GOAL OF THE EXERCISE
Copy out each line of the listing below that contains the string "fashion". Case counts.

______

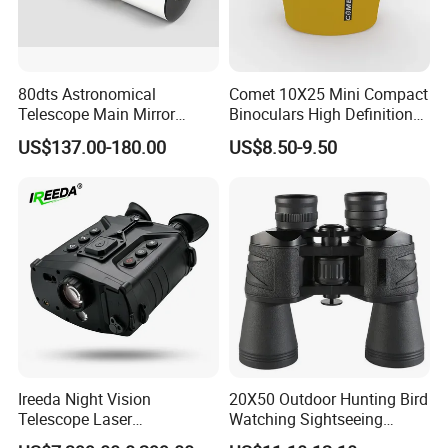
80dts Astronomical
Comet 10X25 Mini Compact
Telescope Main Mirror
Binoculars High Definition
Outdoor Dedicated
Colorful Portable Binoculars
US$137.00-180.00
US$8.50-9.50
Stargazing Telescope
for Kids
Ireeda Night Vision
20X50 Outdoor Hunting Bird
Telescope Laser
Watching Sightseeing
Multifunction Range-Finder
Telescope HD Professional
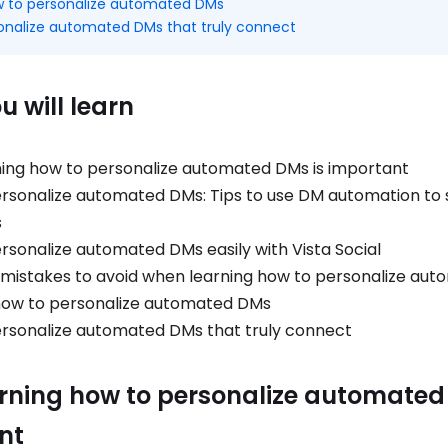
 to personalize automated DMs
onalize automated DMs that truly connect
 will learn
ing how to personalize automated DMs is important
rsonalize automated DMs: Tips to use DM automation to 
s
rsonalize automated DMs easily with Vista Social
stakes to avoid when learning how to personalize au
how to personalize automated DMs
rsonalize automated DMs that truly connect
rning how to personalize automated
nt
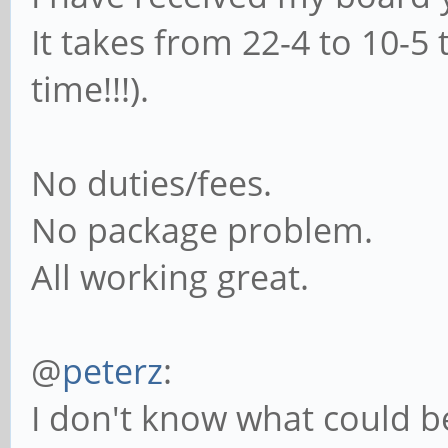
It takes from 22-4 to 10-5 
time!!!).
No duties/fees.
No package problem.
All working great.
@
peterz
:
I don't know what could be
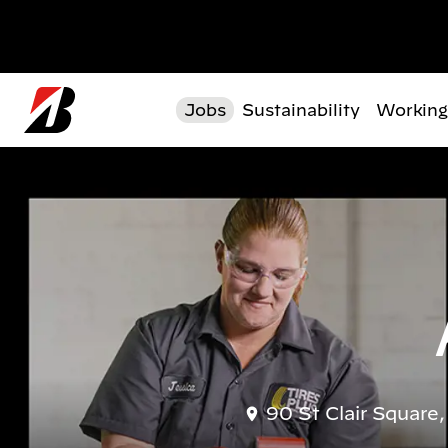
Skip to main content
Jobs
Sustainability
Working
90 St Clair Square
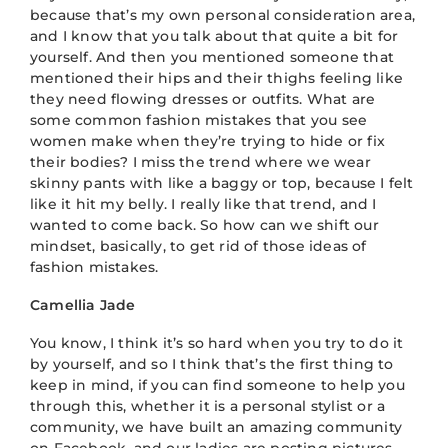
because that’s my own personal consideration area,
and I know that you talk about that quite a bit for
yourself. And then you mentioned someone that
mentioned their hips and their thighs feeling like
they need flowing dresses or outfits. What are
some common fashion mistakes that you see
women make when they’re trying to hide or fix
their bodies? I miss the trend where we wear
skinny pants with like a baggy or top, because I felt
like it hit my belly. I really like that trend, and I
wanted to come back. So how can we shift our
mindset, basically, to get rid of those ideas of
fashion mistakes.
Camellia Jade
You know, I think it’s so hard when you try to do it
by yourself, and so I think that’s the first thing to
keep in mind, if you can find someone to help you
through this, whether it is a personal stylist or a
community, we have built an amazing community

______

EXPECTED ANSWER
some common fashion mistakes that you see
fashion mistakes.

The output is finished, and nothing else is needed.